▶ _Task statement_: Can you recast every line of text in the listing below as one numbered list, skipping any blank lines and leaving the pictures out?

[Opening Input records section]

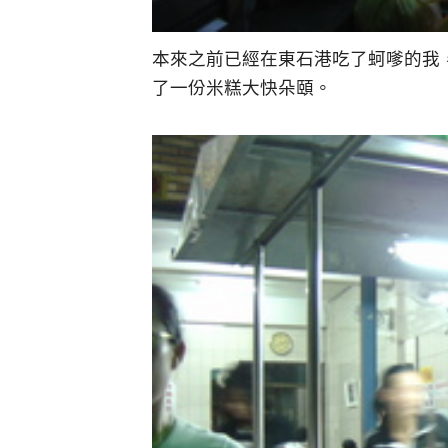
本來之前已經在東石港吃了蚵嗲的我
了一份米糕大快朵頤。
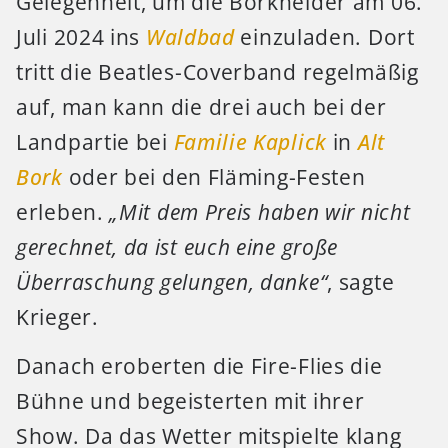
Gelegenheit, um die Borkheider am 06.
Juli 2024 ins
Waldbad
einzuladen. Dort
tritt die Beatles-Coverband regelmäßig
auf, man kann die drei auch bei der
Landpartie bei
Familie Kaplick
in
Alt
Bork
oder bei den Fläming-Festen
erleben.
„Mit dem Preis haben wir nicht
gerechnet, da ist euch eine große
Überraschung gelungen, danke“
, sagte
Krieger.
Danach eroberten die Fire-Flies die
Bühne und begeisterten mit ihrer
Show. Da das Wetter mitspielte klang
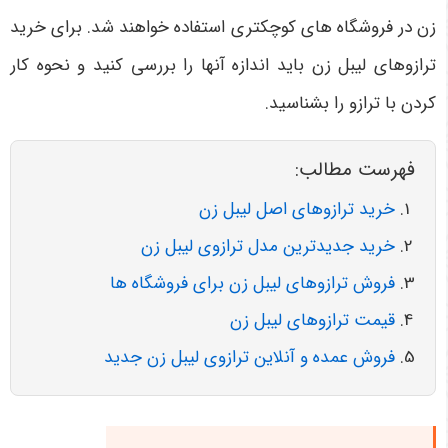
زن در فروشگاه‌ های کوچکتری استفاده خواهند شد. برای خرید
ترازوهای لیبل زن باید اندازه آنها را بررسی کنید و نحوه کار
کردن با ترازو را بشناسید.
فهرست مطالب:
خرید ترازوهای اصل لیبل زن
خرید جدیدترین مدل ترازوی لیبل زن
فروش ترازوهای لیبل زن برای فروشگاه ها
قیمت ترازوهای لیبل زن
فروش عمده و آنلاین ترازوی لیبل زن جدید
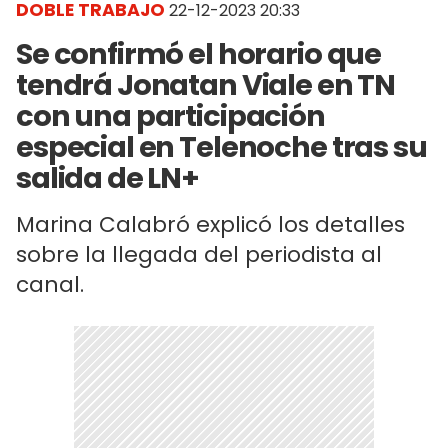
DOBLE TRABAJO
22-12-2023 20:33
Se confirmó el horario que
tendrá Jonatan Viale en TN
con una participación
especial en Telenoche tras su
salida de LN+
Marina Calabró explicó los detalles
sobre la llegada del periodista al
canal.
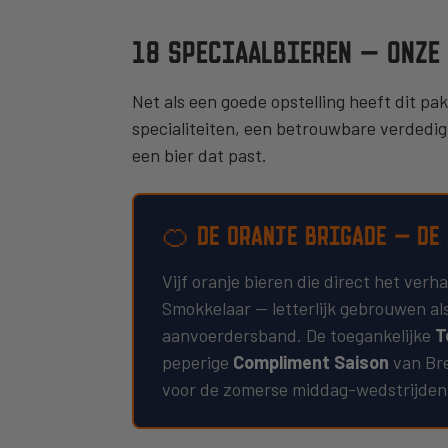
18 SPECIAALBIEREN — ONZE
Net als een goede opstelling heeft dit pa
specialiteiten, een betrouwbare verdedigi
een bier dat past.
🍊 DE ORANJE BRIGADE — DE
Vijf oranje bieren die direct het verhaa
Smokkelaar — letterlijk gebrouwen al
aanvoerdersband. De toegankelijke
T
peperige
Compliment Saison
van Bre
voor de zomerse middag-wedstrijden. B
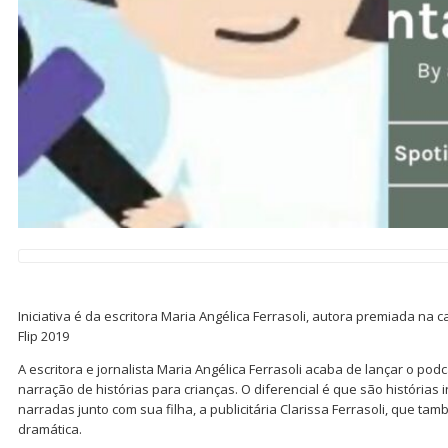
Iniciativa é da escritora Maria Angélica Ferrasoli, autora premiada na cat
Flip 2019
A escritora e jornalista Maria Angélica Ferrasoli acaba de lançar o po
narração de histórias para crianças. O diferencial é que são histórias i
narradas junto com sua filha, a publicitária Clarissa Ferrasoli, que t
dramática.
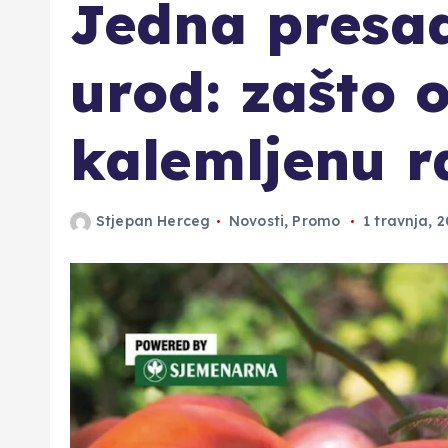
Jedna presad
urod: zašto 
kalemljenu r
Stjepan Herceg
Novosti
,
Promo
1 travnja, 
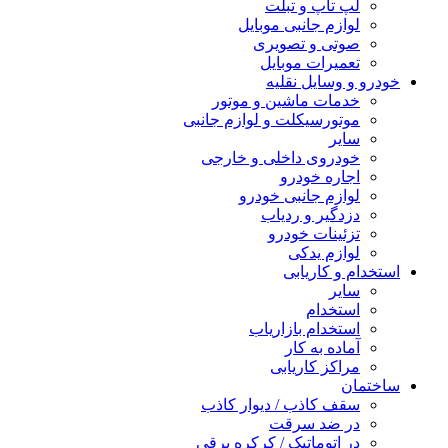
لپ تاپ و تبلت
لوازم جانبی موبایل
صوتی و تصویری
تعمیرات موبایل
خودرو و وسایل نقلیه
خدمات ماشین و موتور
موتورسیکلت و لوازم جانبی
سایر
خودروی داخلی و خارجی
اجاره خودرو
لوازم جانبی خودرو
دزدگیر و ردیاب
تزئینات خودرو
لوازم یدکی
استخدام و کاریابی
سایر
استخدام
استخدام بازاریاب
آماده به کار
مراکز کاریابی
ساختمان
سقف کاذب / دیوار کاذب
در ضد سرقت
در اتوماتیک / کرکره برقی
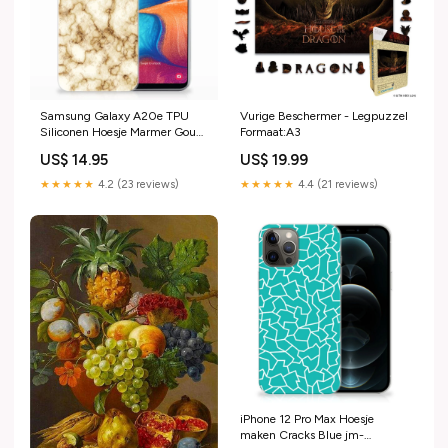
Samsung Galaxy A20e TPU
Vurige Beschermer - Legpuzzel
Siliconen Hoesje Marmer Goud
Formaat:A3
jm-boekhoesje-boek en flip
US$ 14.95
US$ 19.99
hoesjes-donker hout
★★★★★
4.2 (23 reviews)
★★★★★
4.4 (21 reviews)
iPhone 12 Pro Max Hoesje
maken Cracks Blue jm-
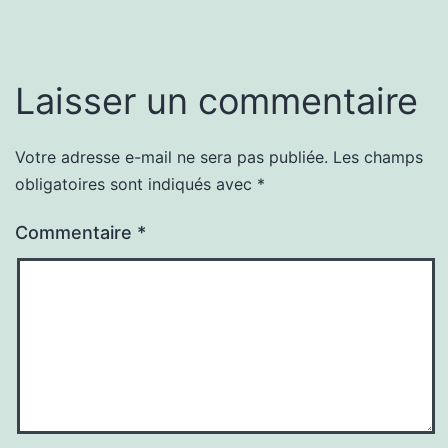
Laisser un commentaire
Votre adresse e-mail ne sera pas publiée.
Les champs
obligatoires sont indiqués avec
*
Commentaire
*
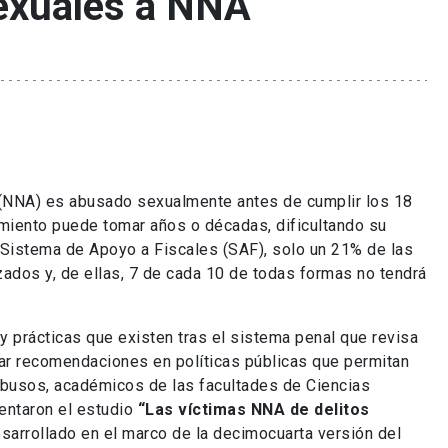
sexuales a NNA
s (NNA) es abusado sexualmente antes de cumplir los 18
imiento puede tomar años o décadas, dificultando su
 Sistema de Apoyo a Fiscales (SAF), solo un 21% de las
ados y, de ellas, 7 de cada 10 de todas formas no tendrá
 y prácticas que existen tras el sistema penal que revisa
rar recomendaciones en políticas públicas que permitan
s abusos, académicos de las facultades de Ciencias
entaron el estudio
“Las víctimas NNA de delitos
esarrollado en el marco de la decimocuarta versión del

[Closing Input records section]

▶ _Completed exercise_:
1. 本來之前已經在東石港吃了蚵嗲的我
2. 了一份米糕大快朵頤。
3. Gelegenheit, um die Borkheider am 06.
4. Juli 2024 ins
5. Waldbad
6. einzuladen. Dort
7. tritt die Beatles-Coverband regelmäßig
8. auf, man kann die drei auch bei der
9. Landpartie bei
10. Familie Kaplick
11. in
12. Alt
13. Bork
14. oder bei den Fläming-Festen
15. erleben.
16. „Mit dem Preis haben wir nicht
17. gerechnet, da ist euch eine große
18. Überraschung gelungen, danke“
19. , sagte
20. Krieger.
21. Danach eroberten die Fire-Flies die
22. Bühne und begeisterten mit ihrer
23. Show. Da das Wetter mitspielte klang
24. زن در فروشگاه‌ های کوچکتری استفاده خواهند شد. برای خرید
25. ترازوهای لیبل زن باید اندازه آنها را بررسی کنید و نحوه کار
26. کردن با ترازو را بشناسید.
27. فهرست مطالب:
28. خرید ترازوهای اصل لیبل زن
29. خرید جدیدترین مدل ترازوی لیبل زن
30. فروش ترازوهای لیبل زن برای فروشگاه ها
31. قیمت ترازوهای لیبل زن
32. فروش عمده و آنلاین ترازوی لیبل زن جدید
33. DOBLE TRABAJO
34. 22-12-2023 20:33
35. Se confirmó el horario que
36. tendrá Jonatan Viale en TN
37. con una participación
38. especial en Telenoche tras su
39. salida de LN+
40. Marina Calabró explicó los detalles
41. sobre la llegada del periodista al
42. canal.
43. 18 SPECIAALBIEREN — ONZE
44. Net als een goede opstelling heeft dit pa
45. specialiteiten, een betrouwbare verdedigi
46. een bier dat past.
47. 🍊 DE ORANJE BRIGADE — DE
48. Vijf oranje bieren die direct het verhaa
49. Smokkelaar — letterlijk gebrouwen al
50. aanvoerdersband. De toegankelijke
51. T
52. peperige
53. Compliment Saison
54. van Bre
55. voor de zomerse middag-wedstrijden. B
56. Iniciativa é da escritora Maria Angélica Ferrasoli, autora premiada na cat
57. Flip 2019
58. A escritora e jornalista Maria Angélica Ferrasoli acaba de lançar o po
59. narração de histórias para crianças. O diferencial é que são histórias i
60. narradas junto com sua filha, a publicitária Clarissa Ferrasoli, que t
61. dramática.
62. Jedna presad
63. urod: zašto 
64. kalemljenu r
65. Stjepan Herceg
66. Novosti
67. ,
68. Promo
69. 1 travnja, 
70. لپ تاپ و تبلت
71. لوازم جانبی موبایل
72. صوتی و تصویری
73. تعمیرات موبایل
74. خودرو و وسایل نقلیه
75. خدمات ماشین و موتور
76. موتورسیکلت و لوازم جانبی
77. سایر
78. خودروی داخلی و خارجی
79. اجاره خودرو
80. لوازم جانبی خودرو
81. دزدگیر و ردیاب
82. تزئینات خودرو
83. لوازم یدکی
84. استخدام و کاریابی
85. سایر
86. استخدام
87. استخدام بازاریاب
88. آماده به کار
89. مراکز کاریابی
90. ساختمان
91. سقف کاذب / دیوار کاذب
92. در ضد سرقت
93. در اتوماتیک / کرکره برقی
94. Samsung Galaxy A20e TPU
95. Vurige Beschermer - Legpuzzel
96. Siliconen Hoesje Marmer Goud
97. Formaat:A3
98. jm-boekhoesje-boek en flip
99. US$ 14.95
100. US$ 19.99
101. hoesjes-donker hout
102. ★★★★★
103. 4.2 (23 reviews)
104. ★★★★★
105. 4.4 (21 reviews)
106. iPhone 12 Pro Max Hoesje
107. maken Cracks Blue jm-
108. Laisser un commentaire
109. Votre adresse e-mail ne sera pas publiée.
110. Les champs
111. obligatoires sont indiqués avec
112. *
113. Commentaire
114. *
115. sexuales a NNA
116. s (NNA) es abusado sexualmente antes de cumplir los 18
117. imiento puede tomar años o décadas, dificultando su
118.  Sistema de Apoyo a Fiscales (SAF), solo un 21% de las
119. ados y, de ellas, 7 de cada 10 de todas formas no tendrá
120.  y prácticas que existen tras el sistema penal que revisa
121. rar recomendaciones en políticas públicas que permitan
122. s abusos, académicos de las facultades de Ciencias
123. entaron el estudio
124. “Las víctimas NNA de delitos
125. esarrollado en el marco de la decimocuarta versión del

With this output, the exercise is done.